The anti-abortion lobby has organized for decades to realize the status quo. Their strategy shifted from securing the presidency to overtaking school boards, city councils, and state legislatures. The result is power exercised at the municipal and state level, where voters are less likely to be informed and civically engaged.  

The new Supreme Court can make possible a post-Roe America. Their skepticism about abortion rights testifies to the high stakes of the 2022 ruling for Dobbs v. Jackson Women’s Health Organization, a direct challenge to Roe in which decades of political activism can be potentially erased with a single vote.  

Sami Al-Asady

Arizona is ripe for attack. Just last week, Arizona Attorney General Mark Brnovich asked the Supreme Court to lift a lower court’s ruling which blocked SB 1457—a law, passed in April, that charges physicians who perform an abortion because a fetus has genetic abnormalities with a felony. Medical providers who do not report the procedure are fined up to $10,000.  

Republican members of the Arizona State House and Senate refer to themselves as pro-life, yet they are not concerned with what happens after a baby is born. What about improving the foster system, addressing child poverty rates, and ensuring women paid maternity leave and child care so that children who are forced to be born are given equal opportunity? Banning abortion is not pro-life, it is pro-birth and anti-women. 

The similarities between SB 1457 and SB 8 are striking; however, this is just the beginning. Those bent on banning abortion are capitalizing on Trump’s installment of 54 federal appellate judges and three Supreme Court justices. The path towards a total abortion ban has been paved for decades; now, they are barreling down it. 

Aiding the religious right, the Supreme Court continues to weaken the constitutional separation of church and state. The justices heard arguments for Carson v. Makin over whether Maine is required to subsidize religious education under certain circumstances despite some of those schools being sectarian. Many fear they will rule in the school’s favor.  

 The Court has eroded the Establishment Clause, giving religious arguments against equal protection and non-discrimination policies credibility. The right is concerned more about religious—is the fetus God’s creation?—than humanistic concerns —does the fetus feel pain?—even though the former is not pertinent to legislative policy.  

 Judicial loopholes are exploited to drive radical proposals through a divided legislature. Governor Newsom’s proposal of a copy-cat law to authorize private citizens to sue sellers, manufacturers, and distributors of assault weapons for at least $10,000 normalizes legal instability.
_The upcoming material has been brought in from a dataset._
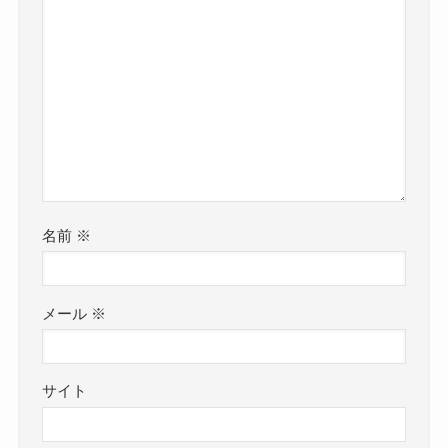
名前
※
メール
※
サイト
By letting the Texas law stand, the Supreme Court is setting a dangerous precedent that can undermine trust in America’s legal system.  

 This undemocratic law has no place in Arizona: State House and Senate members must protect abortion rights. We have an opportunity to rise above the chaos and affirm Arizonans’ constitutional freedoms. So please, don’t Texas my Arizona. 

 Sami Al-Asady is a first-generation college student and a child of war refugees from Bosnia and Iraq. He is a board member of Secular AZ and of Arizona State University’s Barrett Honors College.